- EXTRACT TO READ
════════════════════

The Pulitzer based its award on the American premiere of Adagio (For Wadada Leo Smith) at Atlanta Symphony Hall last year. Its world premiere took place at the Lucerne Festival in 2022. Finnish music journalist Jari Kallio called the piece "a revelation" in his review for the blog Adventures in Music. "Out of the line-up, a sounding realm of shadows emerges, to a stunning effect," Kallio wrote. "Instead of cascades of fast note configurations, Sorey's writing for the solo sax establishes whole another brand of virtuosity, one wrought of long lines, where each note is given its singular identity; a procedure akin to the playing of the concerto's dedicatee as well as the tintinnabulations of Arvo Pärt."

════════════════════

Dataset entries
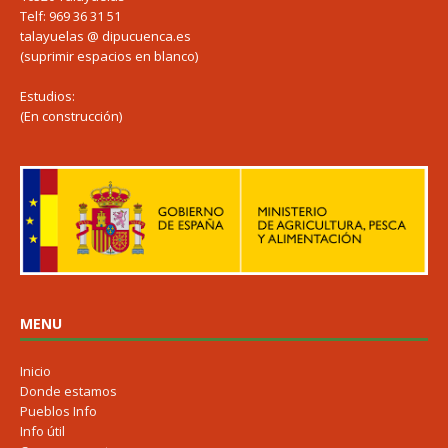
Telf: 969 36 31 51
talayuelas @ dipucuenca.es
(suprimir espacios en blanco)
Estudios:
(En construcción)
MENU
Inicio
Donde estamos
Pueblos Info
Info útil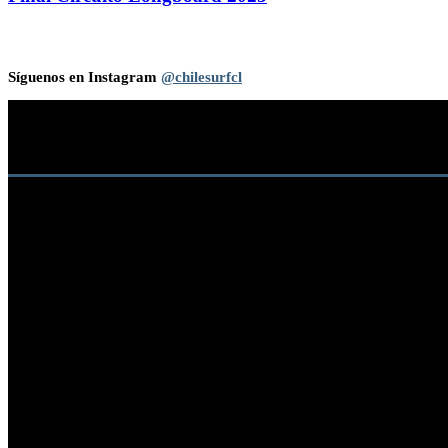
Síguenos en Instagram
@chilesurfcl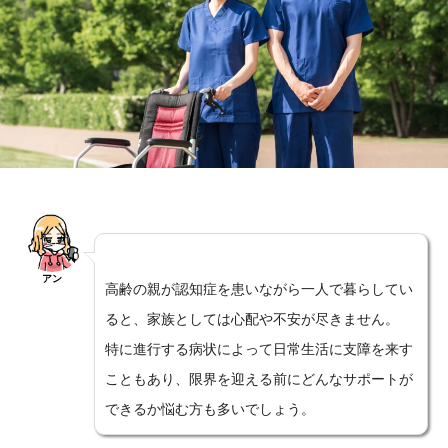
アン
高齢の親が認知症を患いながら一人で暮らしてい
ると、家族としては心配や不安が尽きません。
特に進行する病状によって日常生活に支障を来す
こともあり、限界を迎える前にどんなサポートが
できるか悩む方も多いでしょう。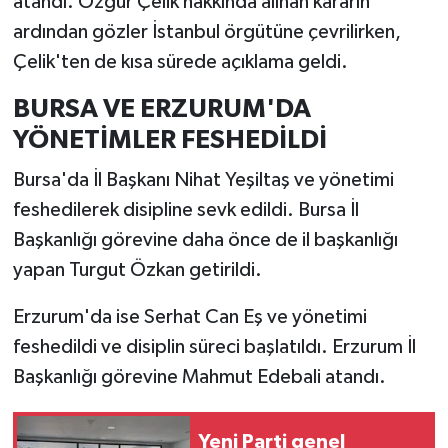
atandı. Özgür Çelik hakkında alınan kararın
ardından gözler İstanbul örgütüne çevrilirken,
Çelik'ten de kısa sürede açıklama geldi.
BURSA VE ERZURUM'DA
YÖNETİMLER FESHEDİLDİ
Bursa'da İl Başkanı Nihat Yeşiltaş ve yönetimi
feshedilerek disipline sevk edildi. Bursa İl
Başkanlığı görevine daha önce de il başkanlığı
yapan Turgut Özkan getirildi.
Erzurum'da ise Serhat Can Eş ve yönetimi
feshedildi ve disiplin süreci başlatıldı. Erzurum İl
Başkanlığı görevine Mahmut Edebali atandı.
Yeni Parti genel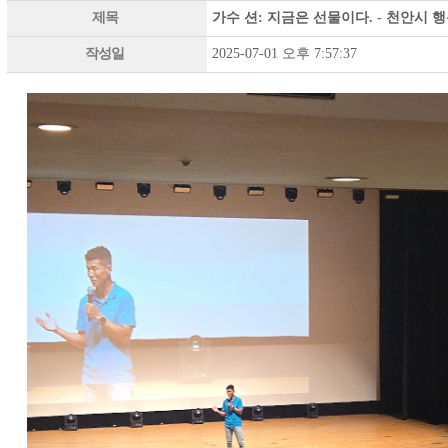
제목
가수 션: 지금은 선물이다. - 천안시
작성일
2025-07-01 오후 7:57:37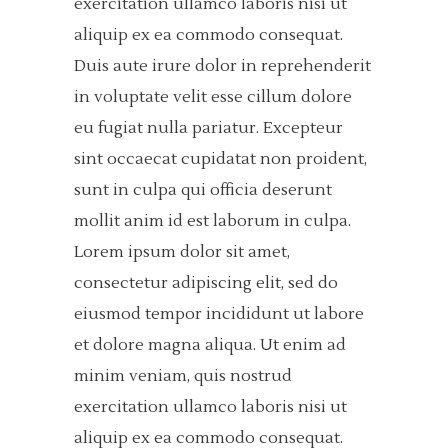
exercitation ullamco laboris nisi ut
aliquip ex ea commodo consequat.
Duis aute irure dolor in reprehenderit
in voluptate velit esse cillum dolore
eu fugiat nulla pariatur. Excepteur
sint occaecat cupidatat non proident,
sunt in culpa qui officia deserunt
mollit anim id est laborum in culpa.
Lorem ipsum dolor sit amet,
consectetur adipiscing elit, sed do
eiusmod tempor incididunt ut labore
et dolore magna aliqua. Ut enim ad
minim veniam, quis nostrud
exercitation ullamco laboris nisi ut
aliquip ex ea commodo consequat.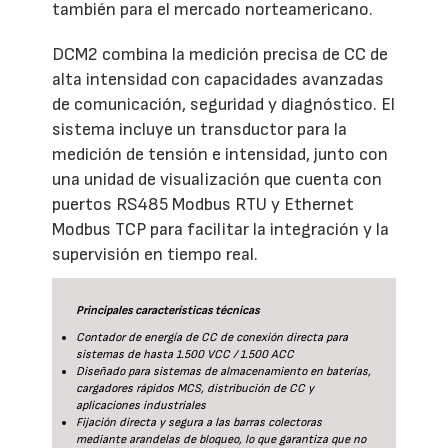
también para el mercado norteamericano.
DCM2 combina la medición precisa de CC de
alta intensidad con capacidades avanzadas
de comunicación, seguridad y diagnóstico. El
sistema incluye un transductor para la
medición de tensión e intensidad, junto con
una unidad de visualización que cuenta con
puertos RS485 Modbus RTU y Ethernet
Modbus TCP para facilitar la integración y la
supervisión en tiempo real.
Principales características técnicas
Contador de energía de CC de conexión directa para
sistemas de hasta 1.500 VCC / 1.500 ACC
Diseñado para sistemas de almacenamiento en baterías,
cargadores rápidos MCS, distribución de CC y
aplicaciones industriales
Fijación directa y segura a las barras colectoras
mediante arandelas de bloqueo, lo que garantiza que no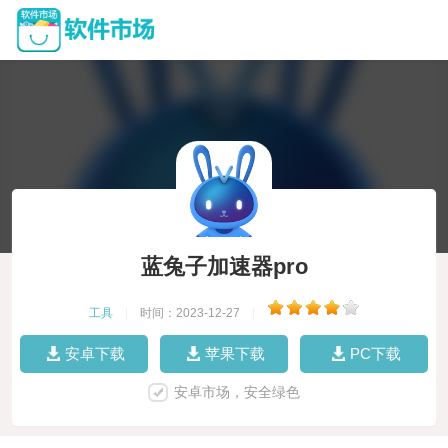
蓝兔子加速器pro
工具
|
时间：2023-12-27
|
安卓下载
苹果下载
PC下载
安卓市场，安全绿色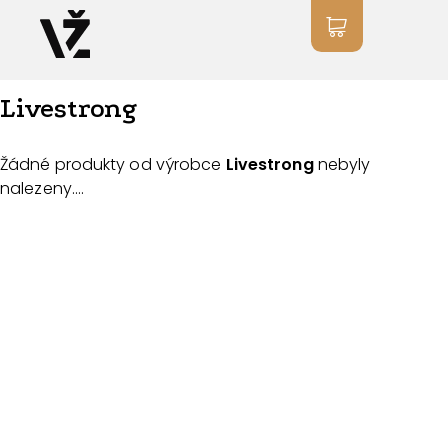
Livestrong
Žádné produkty od výrobce
Livestrong
nebyly
nalezeny....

════════════════════

- APPLY WHAT YOU READ
**a.** How would you put the sentence "Its world premiere took place at the Lucerne Festival in 2022." from the passage on the Pulitzer-winning Adagio into Spanish?
**b.** Can you write the next part of the passage on Sorey's Pulitzer-winning Adagio, picking up after its final sentence?

- RESULTS OF THE TASKS
**a.** Su estreno mundial tuvo lugar en el Festival de Lucerna en 2022.

**b.**
Along with Sorey, this year's Pulitzer finalists for music were Mary Kouyoumdjian, for her multimedia work Paper Pianos, and Felipe Lara, for his Double Concerto for esperanza spalding, Claire Chase, and large orchestra.

"I'm humbled by the whole experience, and it's great to be up there with my colleagues also, Felipe Lara and Claire Chase," Sorey said, mentioning two artists with whom he has collaborated and performed. "To have the panel support my work in this way is just a beautiful feeling. It's something that I'll never forget."